The joint meeting was the only hope I had for the council to intervene in Jeff’s plan, and with the Mayor seemingly not even willing to talk to me my hopes dwindled.  I couldn’t fathom how he could ignore a request to talk from the President of one of the city’s boards.  It was unconscionable to me that he read my email and emailed me back but wouldn’t answer my questions, wouldn't talk to me, and wouldn't call a joint session. The SEDC, its Board of Directors, and its CEO were in the midst of a crisis, created by Jeff Bickerstaff, and nobody was coming to help.

Though the Mayor wasn’t willing to talk to me I found that other councilmembers were.  I emailed Cullen King and Michelle Howarth an email similar to the one that I had sent to the mayor, asking for their opinion and their support for a joint session.  All of them emailed me back or were willing to have phone calls. 
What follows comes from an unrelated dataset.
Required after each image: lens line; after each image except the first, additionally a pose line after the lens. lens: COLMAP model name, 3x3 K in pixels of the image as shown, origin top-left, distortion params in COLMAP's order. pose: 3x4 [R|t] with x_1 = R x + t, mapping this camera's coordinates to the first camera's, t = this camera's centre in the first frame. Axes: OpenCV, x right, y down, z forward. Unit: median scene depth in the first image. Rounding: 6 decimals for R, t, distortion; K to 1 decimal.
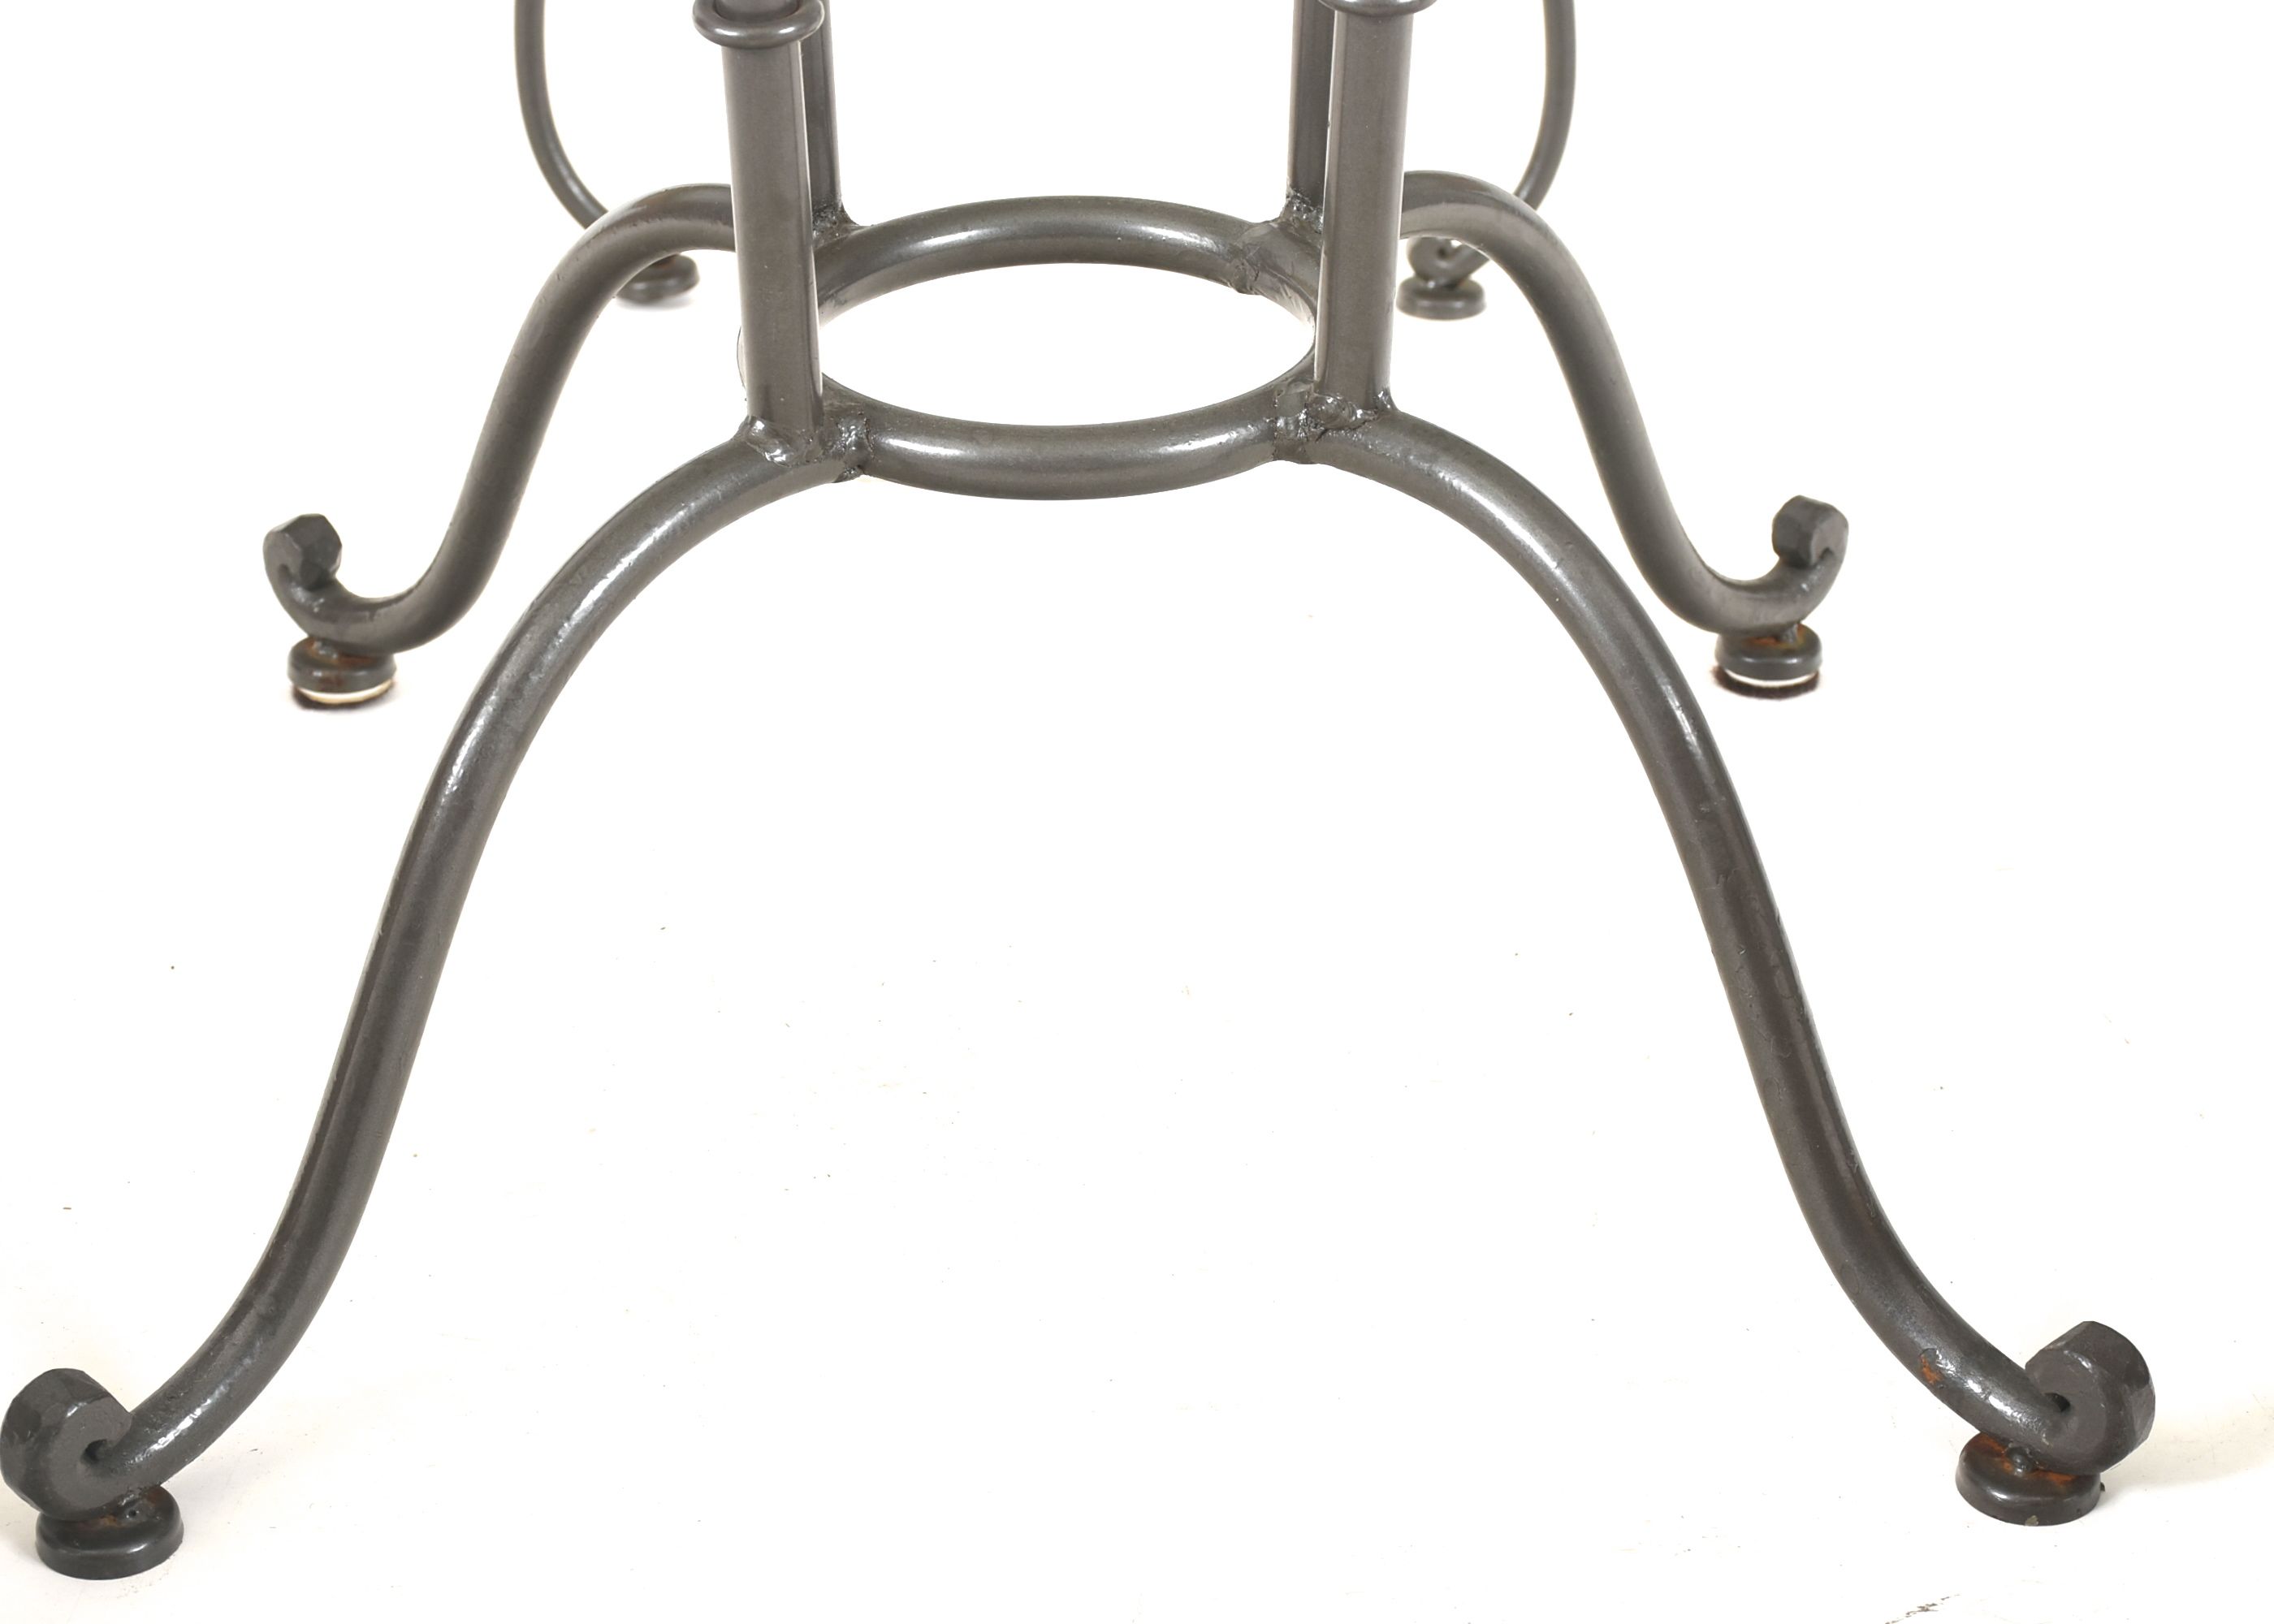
lens RADIAL K [[5212.7, 0, 1127.8], [0, 5212.7, 818.3], [0, 0, 1]] dist [-0.130723, 0.000000]
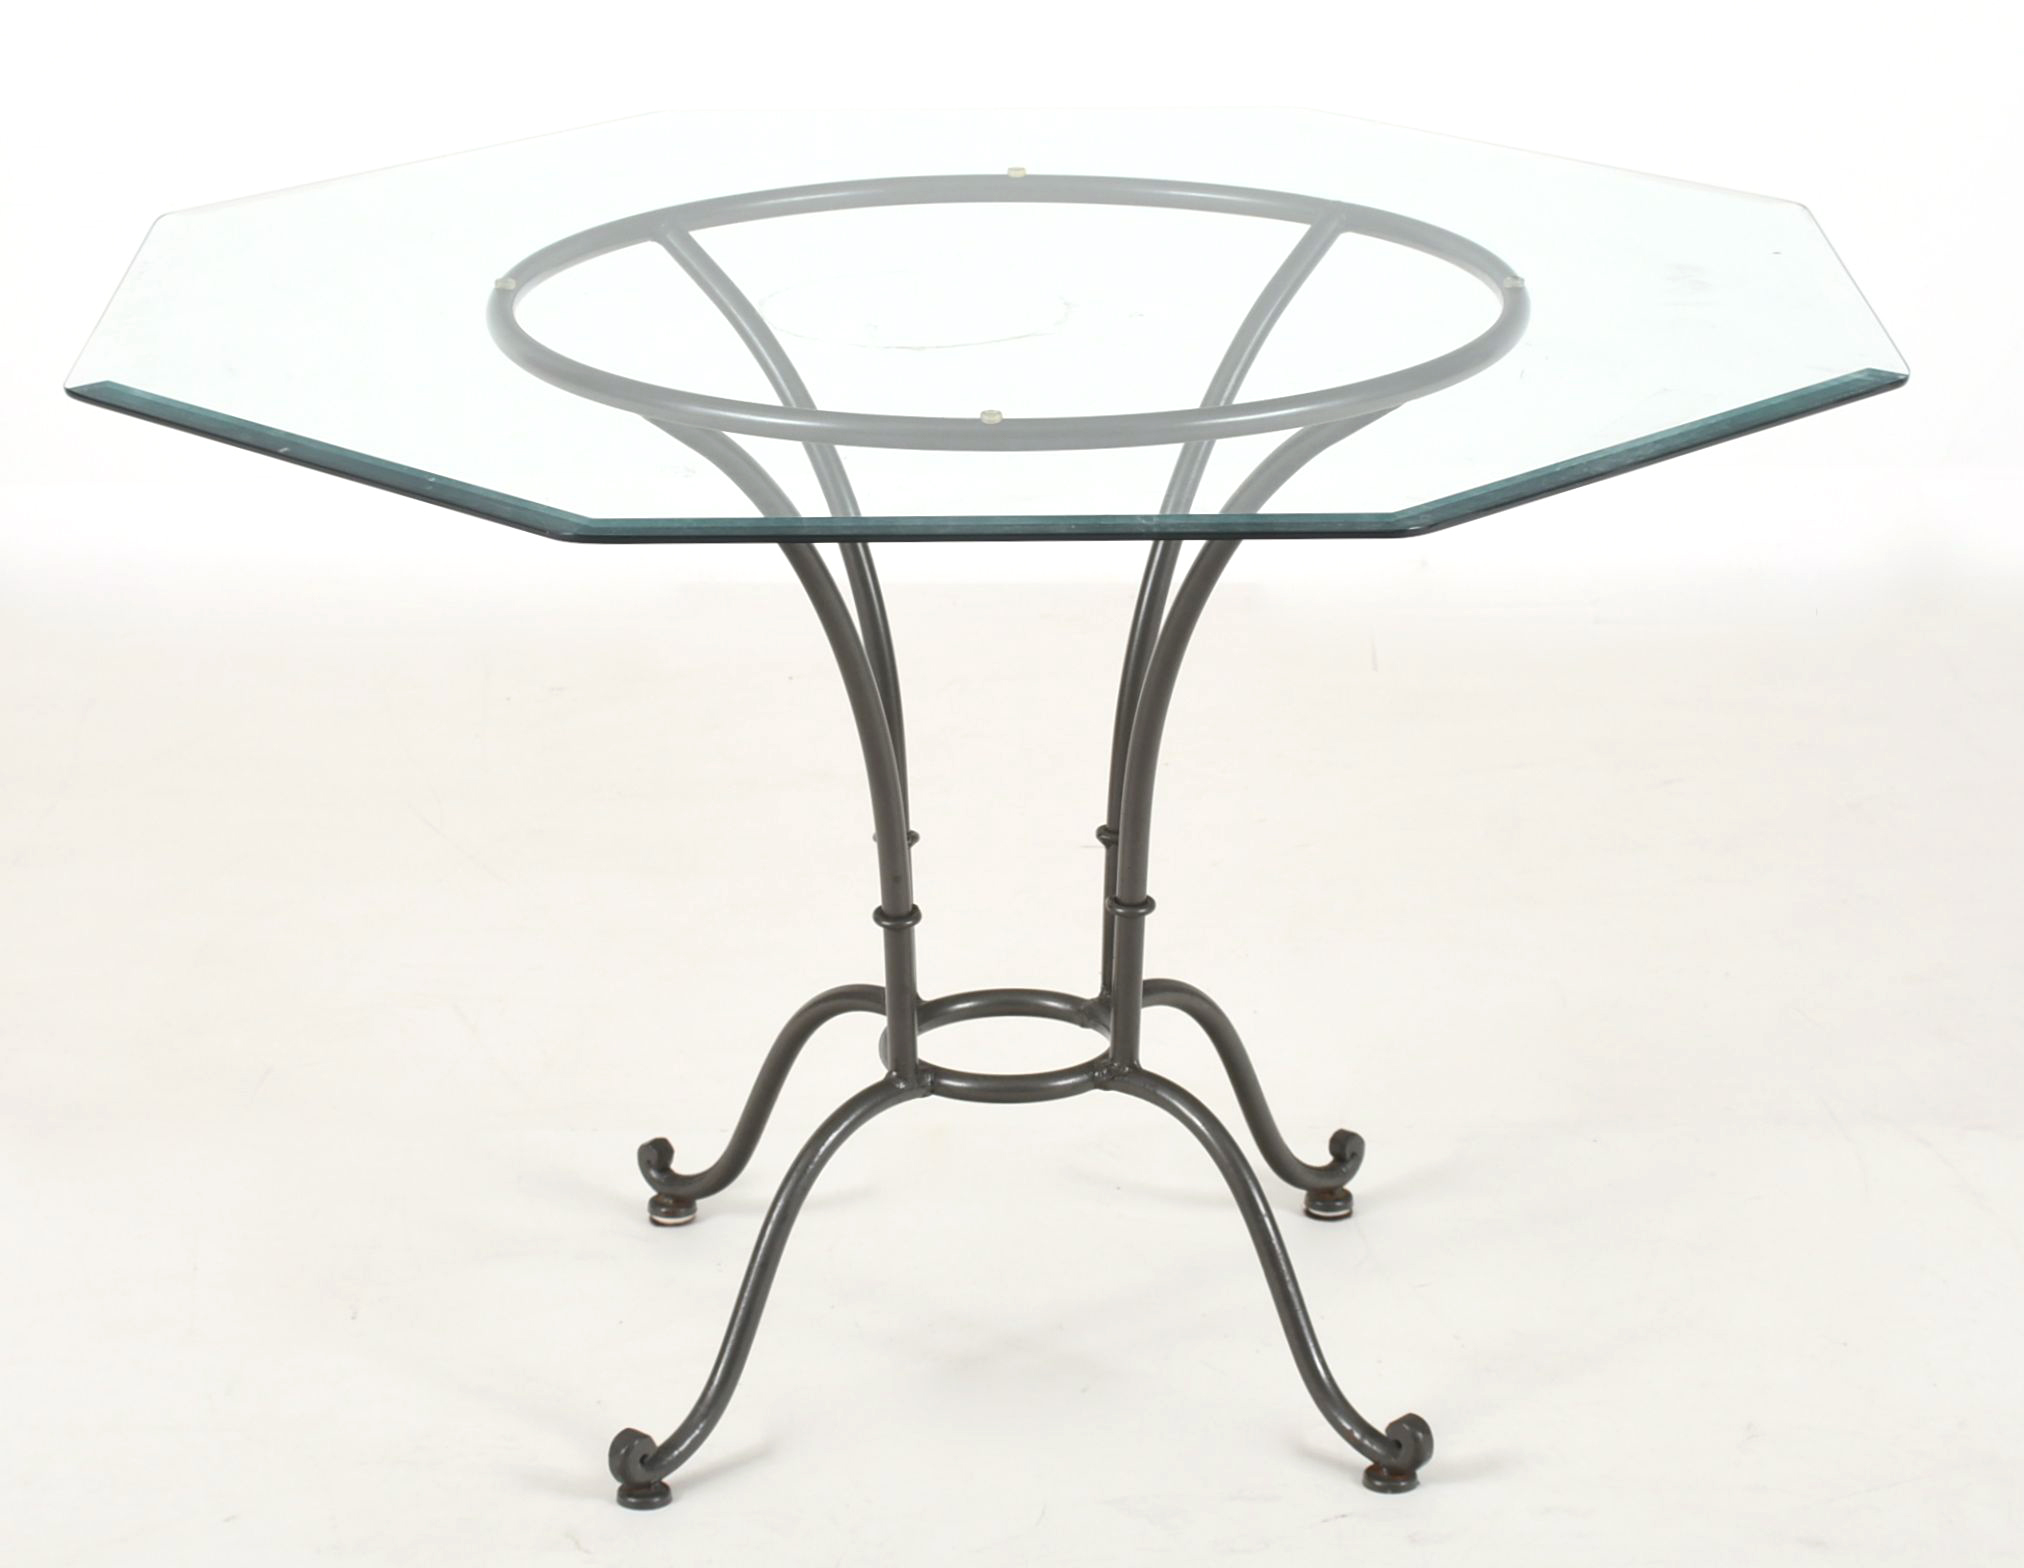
lens RADIAL K [[6357.4, 0, 1003.1], [0, 6357.4, 787.3], [0, 0, 1]] dist [0.052583, 0.000000]
pose [[0.999999, -0.001330, 0.000906, -0.018541], [0.001460, 0.986630, -0.162969, 0.284449], [-0.000677, 0.162970, 0.986631, -2.035710]]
The response I got from each of them was basically the same, that they didn’t have enough information to determine if the CEO was doing her job well as they hadn’t had sufficient updates about the SEDC.

It was surprising to hear over and over.  Jeff had told me the council wanted a change, but four (Franks, Lindsey, King, and Howarth) of the seven councilmembers had now told me that they had no basis to judge the CEO’s job performance because the council had never discussed it.  In these conversations several of the councilmembers did tell me they appreciated the SEDC’s Strategic Plan, which the CEO and the BoD had presented to the council on October 26th of 2020, and which the council had unanimously approved.  I’ll discuss the Strategic Plan a bit later in this document.

Several of them also said, along the lines of not being in-the-loop on EDC issues, that they felt they needed more information and involvement in the EDC, which is why they were open to the idea of restructuring the EDC with Gina as the CEO.  That was also surprising to hear, as keeping the council informed about EDC activities, and passing along their wishes to the EDC, was the sole duty of Jeff Bickerstaff as Board Liaison.  If they felt under-informed and out-of-the-loop, then Jeff was failing at his job as Board Liaison.  If they had input they wanted to give us, to increase their involvement in EDC decisions, then Jeff was the person who was supposed to get that guidance from them and carry those messages to us.  Yet several councilmembers who were supportive of Jeff’s restructuring initiative failed to realize that the issues they were concerned about were caused by Jeff’s failure to communicate as Board Liaison.